+++ Exercise input

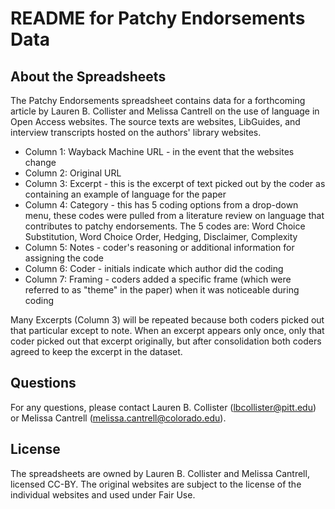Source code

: # README for Patchy Endorsements Data

## About the Spreadsheets

The Patchy Endorsements spreadsheet contains data for a forthcoming article by Lauren B. Collister and Melissa Cantrell on the use of language in Open Access websites. The source texts are websites, LibGuides, and interview transcripts hosted on the authors' library websites.

- Column 1: Wayback Machine URL - in the event that the websites change
- Column 2: Original URL
- Column 3: Excerpt - this is the excerpt of text picked out by the coder as containing an example of language for the paper
- Column 4: Category - this has 5 coding options from a drop-down menu, these codes were pulled from a literature review on language that contributes to patchy endorsements. The 5 codes are: Word Choice Substitution, Word Choice Order, Hedging, Disclaimer, Complexity
- Column 5: Notes - coder's reasoning or additional information for assigning the code
- Column 6: Coder - initials indicate which author did the coding
- Column 7: Framing - coders added a specific frame (which were referred to as "theme" in the paper) when it was noticeable during coding

Many Excerpts (Column 3) will be repeated because both coders picked out that particular except to note. When an excerpt appears only once, only that coder picked out that excerpt originally, but after consolidation both coders agreed to keep the excerpt in the dataset.

## Questions

For any questions, please contact Lauren B. Collister (lbcollister@pitt.edu) or Melissa Cantrell (melissa.cantrell@colorado.edu).

## License

The spreadsheets are owned by Lauren B. Collister and Melissa Cantrell, licensed CC-BY. The original websites are subject to the license of the individual websites and used under Fair Use.  
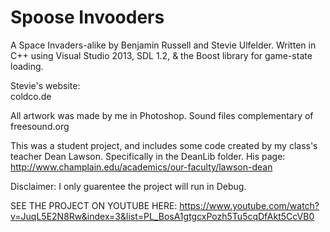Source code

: # Spoose Invooders
A Space Invaders-alike by Benjamin Russell and Stevie Ulfelder. 
Written in C++ using Visual Studio 2013, SDL 1.2, & the Boost library for game-state loading.

Stevie's website:   
coldco.de

All artwork was made by me in Photoshop. Sound files complementary of freesound.org

This was a student project, and includes some code created by my class's teacher Dean Lawson. Specifically in the DeanLib folder.
His page: http://www.champlain.edu/academics/our-faculty/lawson-dean

Disclaimer: I only guarentee the project will run in Debug.

SEE THE PROJECT ON YOUTUBE HERE: https://www.youtube.com/watch?v=JuqL5E2N8Rw&index=3&list=PL_BosA1gtgcxPozh5Tu5cqDfAkt5CcVB0
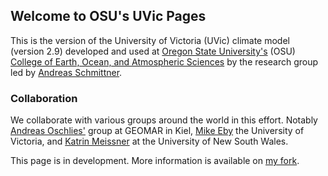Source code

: ## Welcome to OSU's UVic Pages

This is the version of the University of Victoria (UVic) climate model (version 2.9) developed and used at [Oregon State University's](https://oregonstate.edu/) (OSU) [College of Earth, Ocean, and Atmospheric Sciences](https://ceoas.oregonstate.edu/) by the research group led by [Andreas Schmittner](https://andreasschmittner.github.io/). 

### Collaboration

We collaborate with various groups around the world in this effort. Notably [Andreas Oschlies'](https://www.geomar.de/en/aoschlies) group at GEOMAR in Kiel, [Mike Eby](http://terra.seos.uvic.ca/) the University of Victoria, and [Katrin Meissner](http://web.science.unsw.edu.au/~katrinmeissner/) at the University of New South Wales. 

This page is in development. More information is available on [my fork](https://github.com/andreasschmittner/UVic2.9/wiki).
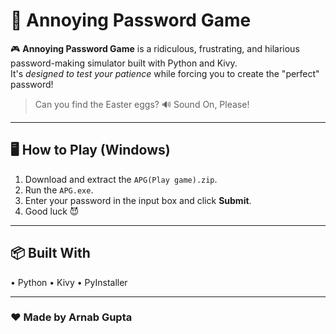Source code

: # 🔐 Annoying Password Game

🎮 **Annoying Password Game** is a ridiculous, frustrating, and hilarious password-making simulator built with Python and Kivy.  
It's *designed to test your patience* while forcing you to create the "perfect" password!

> Can you find the Easter eggs?
> 🔊 Sound On, Please!

---

## 🖥️ How to Play (Windows)

1. Download and extract the `APG(Play game).zip`.
2. Run the `APG.exe`.
3. Enter your password in the input box and click **Submit**.
4. Good luck 😈

---

## 📦 Built With

• Python
• Kivy
• PyInstaller

---

### ❤️ Made by Arnab Gupta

++++++

◆ What the task requires
Would you copy out every line of the data above verbatim, leaving the pictures out?

◆ Expected answer
Source code

: # README for Patchy Endorsements Data

## About the Spreadsheets

The Patchy Endorsements spreadsheet contains data for a forthcoming article by Lauren B. Collister and Melissa Cantrell on the use of language in Open Access websites. The source texts are websites, LibGuides, and interview transcripts hosted on the authors' library websites.

- Column 1: Wayback Machine URL - in the event that the websites change
- Column 2: Original URL
- Column 3: Excerpt - this is the excerpt of text picked out by the coder as containing an example of language for the paper
- Column 4: Category - this has 5 coding options from a drop-down menu, these codes were pulled from a literature review on language that contributes to patchy endorsements. The 5 codes are: Word Choice Substitution, Word Choice Order, Hedging, Disclaimer, Complexity
- Column 5: Notes - coder's reasoning or additional information for assigning the code
- Column 6: Coder - initials indicate which author did the coding
- Column 7: Framing - coders added a specific frame (which were referred to as "theme" in the paper) when it was noticeable during coding

Many Excerpts (Column 3) will be repeated because both coders picked out that particular except to note. When an excerpt appears only once, only that coder picked out that excerpt originally, but after consolidation both coders agreed to keep the excerpt in the dataset.

## Questions

For any questions, please contact Lauren B. Collister (lbcollister@pitt.edu) or Melissa Cantrell (melissa.cantrell@colorado.edu).

## License

The spreadsheets are owned by Lauren B. Collister and Melissa Cantrell, licensed CC-BY. The original websites are subject to the license of the individual websites and used under Fair Use.  
Source code

: # Spoose Invooders
A Space Invaders-alike by Benjamin Russell and Stevie Ulfelder. 
Written in C++ using Visual Studio 2013, SDL 1.2, & the Boost library for game-state loading.

Stevie's website:   
coldco.de

All artwork was made by me in Photoshop. Sound files complementary of freesound.org

This was a student project, and includes some code created by my class's teacher Dean Lawson. Specifically in the DeanLib folder.
His page: http://www.champlain.edu/academics/our-faculty/lawson-dean

Disclaimer: I only guarentee the project will run in Debug.

SEE THE PROJECT ON YOUTUBE HERE: https://www.youtube.com/watch?v=JuqL5E2N8Rw&index=3&list=PL_BosA1gtgcxPozh5Tu5cqDfAkt5CcVB0
Source code

: ## Welcome to OSU's UVic Pages

This is the version of the University of Victoria (UVic) climate model (version 2.9) developed and used at [Oregon State University's](https://oregonstate.edu/) (OSU) [College of Earth, Ocean, and Atmospheric Sciences](https://ceoas.oregonstate.edu/) by the research group led by [Andreas Schmittner](https://andreasschmittner.github.io/). 

### Collaboration

We collaborate with various groups around the world in this effort. Notably [Andreas Oschlies'](https://www.geomar.de/en/aoschlies) group at GEOMAR in Kiel, [Mike Eby](http://terra.seos.uvic.ca/) the University of Victoria, and [Katrin Meissner](http://web.science.unsw.edu.au/~katrinmeissner/) at the University of New South Wales. 

This page is in development. More information is available on [my fork](https://github.com/andreasschmittner/UVic2.9/wiki).
Source code

: # 🔐 Annoying Password Game

🎮 **Annoying Password Game** is a ridiculous, frustrating, and hilarious password-making simulator built with Python and Kivy.  
It's *designed to test your patience* while forcing you to create the "perfect" password!

> Can you find the Easter eggs?
> 🔊 Sound On, Please!

---

## 🖥️ How to Play (Windows)

1. Download and extract the `APG(Play game).zip`.
2. Run the `APG.exe`.
3. Enter your password in the input box and click **Submit**.
4. Good luck 😈

---

## 📦 Built With

• Python
• Kivy
• PyInstaller

---

### ❤️ Made by Arnab Gupta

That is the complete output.